TASK BRIEF. Please filter the data below down to the lines holding the string "white".

EXTRACTED ENTRIES.

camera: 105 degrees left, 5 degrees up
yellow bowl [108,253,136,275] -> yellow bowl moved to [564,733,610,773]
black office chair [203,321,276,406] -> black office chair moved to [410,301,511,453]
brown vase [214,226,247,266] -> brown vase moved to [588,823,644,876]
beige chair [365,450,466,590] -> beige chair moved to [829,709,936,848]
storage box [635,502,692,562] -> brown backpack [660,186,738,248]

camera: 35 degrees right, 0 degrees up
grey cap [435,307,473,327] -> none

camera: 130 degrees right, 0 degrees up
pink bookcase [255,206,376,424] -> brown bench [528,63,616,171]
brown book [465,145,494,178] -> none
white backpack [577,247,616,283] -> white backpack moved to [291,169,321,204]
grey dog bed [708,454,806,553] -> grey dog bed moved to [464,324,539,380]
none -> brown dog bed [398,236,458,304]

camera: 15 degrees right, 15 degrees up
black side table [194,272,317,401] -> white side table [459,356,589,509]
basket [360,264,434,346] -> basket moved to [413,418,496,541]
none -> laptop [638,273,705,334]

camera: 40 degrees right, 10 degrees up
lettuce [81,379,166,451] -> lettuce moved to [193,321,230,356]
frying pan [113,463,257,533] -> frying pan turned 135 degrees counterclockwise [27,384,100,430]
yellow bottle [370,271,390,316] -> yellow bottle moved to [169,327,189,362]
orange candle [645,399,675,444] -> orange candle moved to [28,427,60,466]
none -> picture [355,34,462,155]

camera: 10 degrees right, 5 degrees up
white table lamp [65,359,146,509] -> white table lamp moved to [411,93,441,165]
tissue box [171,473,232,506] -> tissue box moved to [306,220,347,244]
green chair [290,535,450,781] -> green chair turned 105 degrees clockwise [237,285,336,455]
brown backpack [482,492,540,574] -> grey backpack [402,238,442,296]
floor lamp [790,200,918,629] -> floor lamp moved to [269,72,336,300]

RESPONSE AREA.
white backpack [577,247,616,283] -> white backpack moved to [291,169,321,204]
black side table [194,272,317,401] -> white side table [459,356,589,509]
white table lamp [65,359,146,509] -> white table lamp moved to [411,93,441,165]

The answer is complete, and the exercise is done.